SUPPLIED DATA.

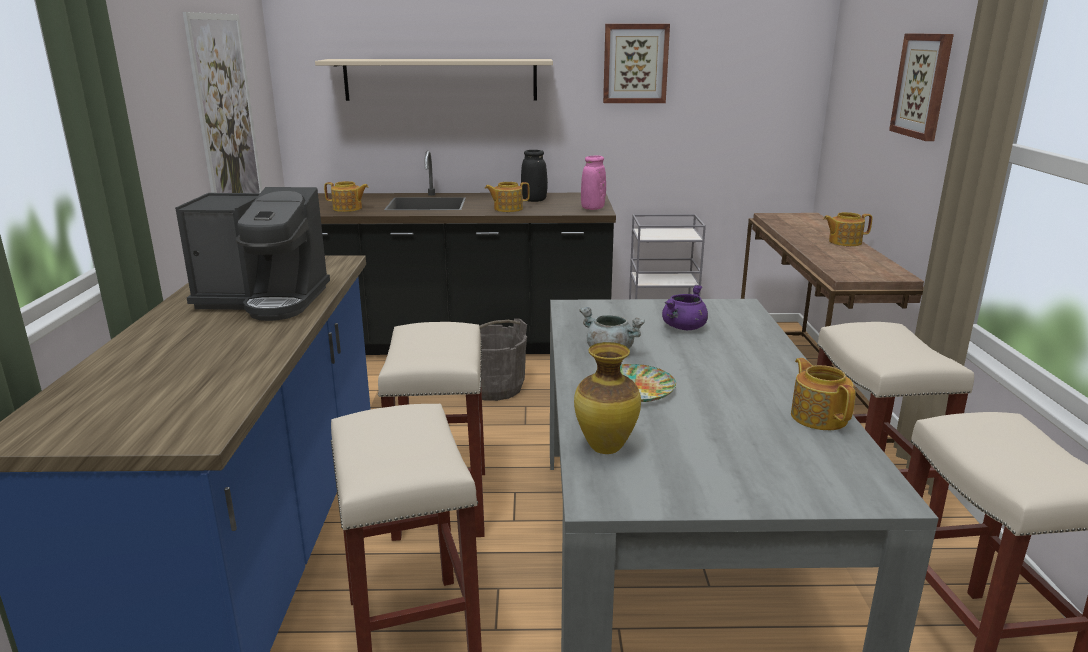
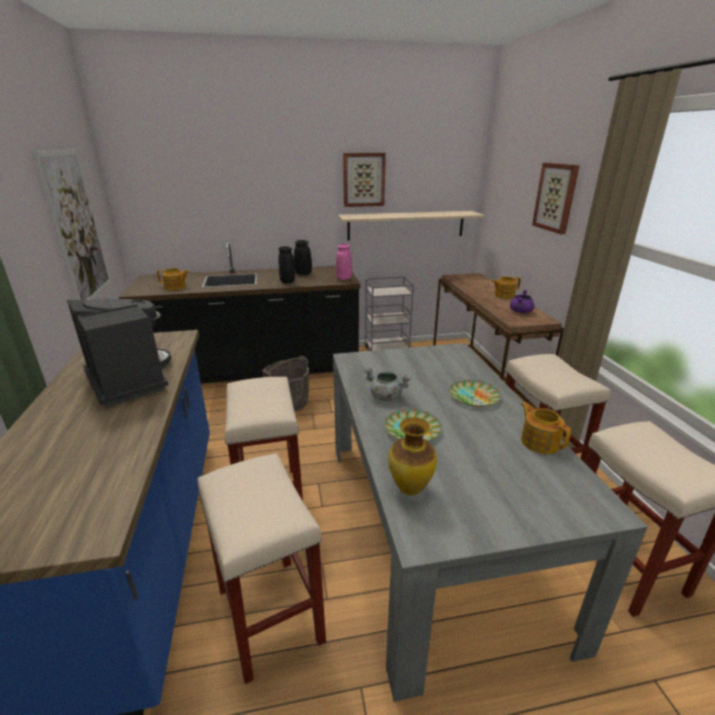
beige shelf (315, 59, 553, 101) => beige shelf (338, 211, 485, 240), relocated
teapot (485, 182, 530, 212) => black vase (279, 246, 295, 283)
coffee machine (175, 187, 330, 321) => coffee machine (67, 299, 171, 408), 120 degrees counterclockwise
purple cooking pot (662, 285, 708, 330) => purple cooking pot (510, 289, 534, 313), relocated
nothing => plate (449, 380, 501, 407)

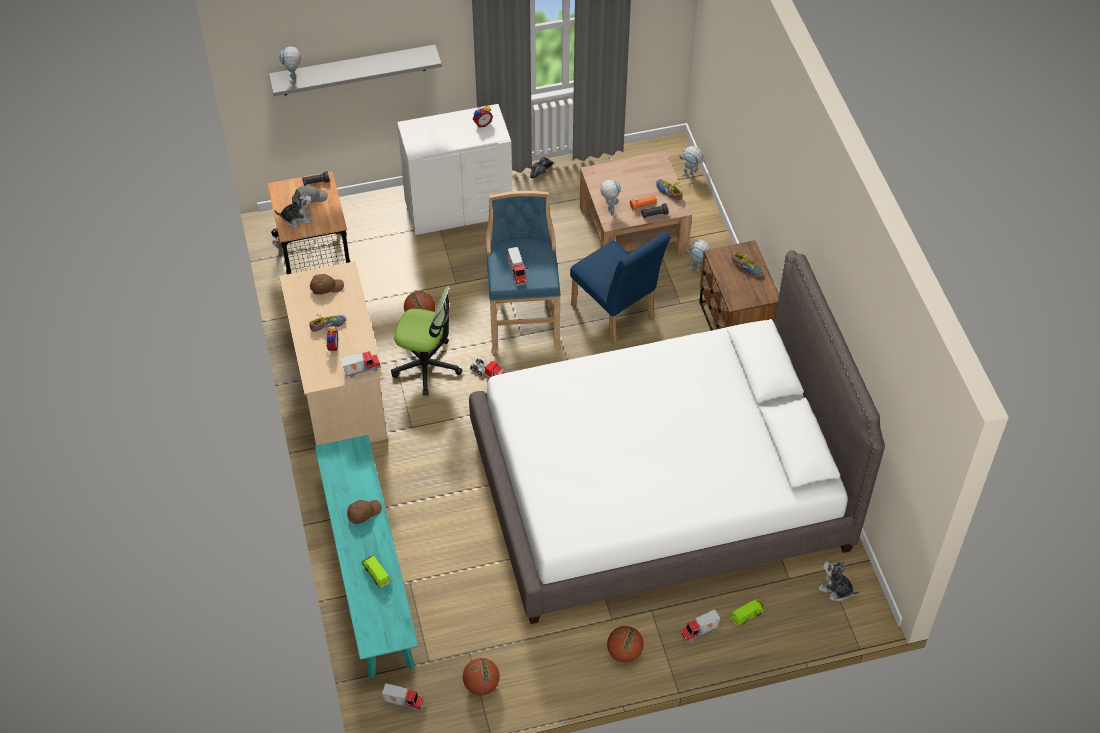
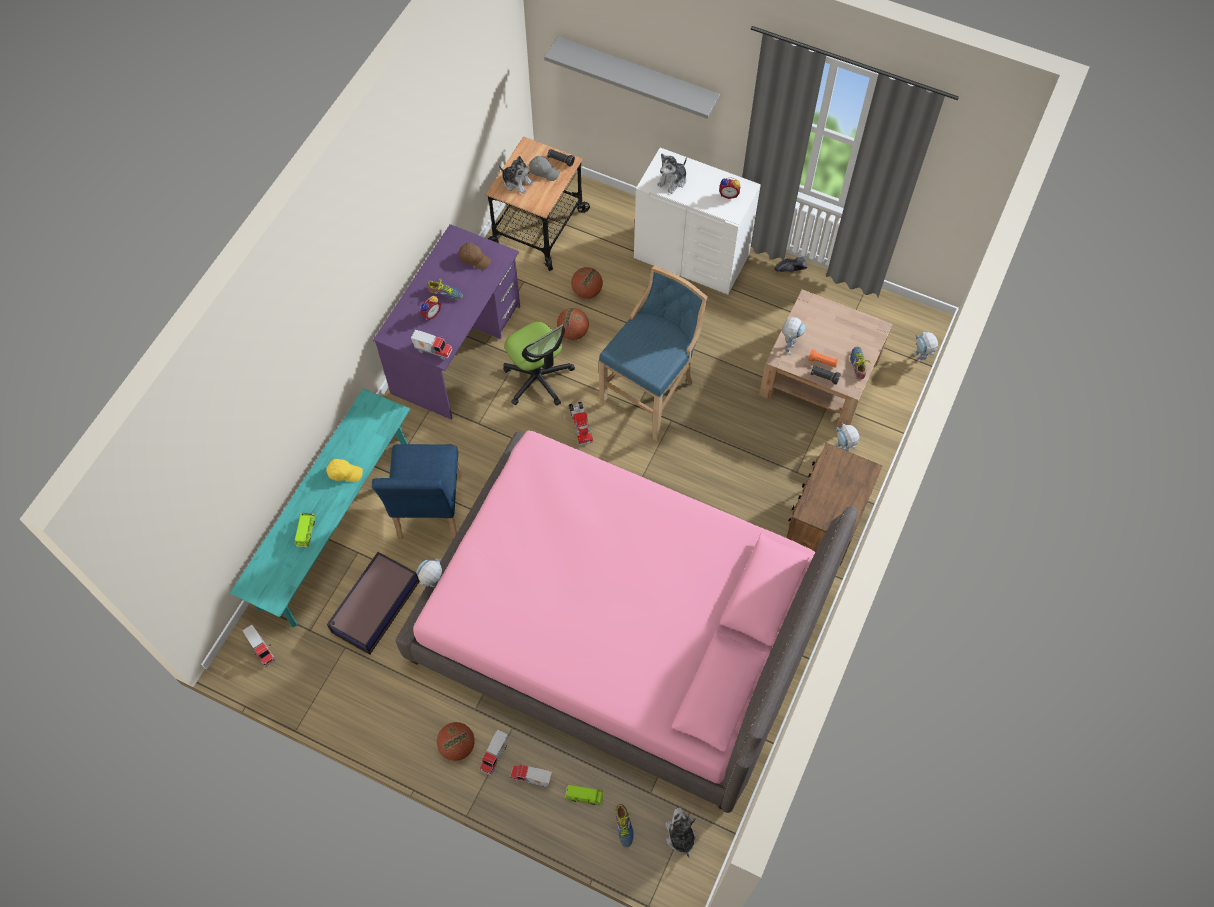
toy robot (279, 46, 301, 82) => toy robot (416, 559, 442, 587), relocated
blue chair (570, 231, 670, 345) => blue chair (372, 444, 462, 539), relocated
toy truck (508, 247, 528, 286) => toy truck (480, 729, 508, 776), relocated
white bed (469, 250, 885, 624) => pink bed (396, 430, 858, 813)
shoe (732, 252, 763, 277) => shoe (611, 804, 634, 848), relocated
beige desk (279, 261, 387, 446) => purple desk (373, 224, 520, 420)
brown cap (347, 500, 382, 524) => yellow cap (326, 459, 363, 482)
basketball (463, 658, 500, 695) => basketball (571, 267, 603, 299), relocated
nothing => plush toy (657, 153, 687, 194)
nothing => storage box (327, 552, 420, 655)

WHAT THE TASK ASKS. Return the preceding entries verbatim, with the pictures excluded.

EXERCISE RESULT.
beige shelf (315, 59, 553, 101) => beige shelf (338, 211, 485, 240), relocated
teapot (485, 182, 530, 212) => black vase (279, 246, 295, 283)
coffee machine (175, 187, 330, 321) => coffee machine (67, 299, 171, 408), 120 degrees counterclockwise
purple cooking pot (662, 285, 708, 330) => purple cooking pot (510, 289, 534, 313), relocated
nothing => plate (449, 380, 501, 407)

toy robot (279, 46, 301, 82) => toy robot (416, 559, 442, 587), relocated
blue chair (570, 231, 670, 345) => blue chair (372, 444, 462, 539), relocated
toy truck (508, 247, 528, 286) => toy truck (480, 729, 508, 776), relocated
white bed (469, 250, 885, 624) => pink bed (396, 430, 858, 813)
shoe (732, 252, 763, 277) => shoe (611, 804, 634, 848), relocated
beige desk (279, 261, 387, 446) => purple desk (373, 224, 520, 420)
brown cap (347, 500, 382, 524) => yellow cap (326, 459, 363, 482)
basketball (463, 658, 500, 695) => basketball (571, 267, 603, 299), relocated
nothing => plush toy (657, 153, 687, 194)
nothing => storage box (327, 552, 420, 655)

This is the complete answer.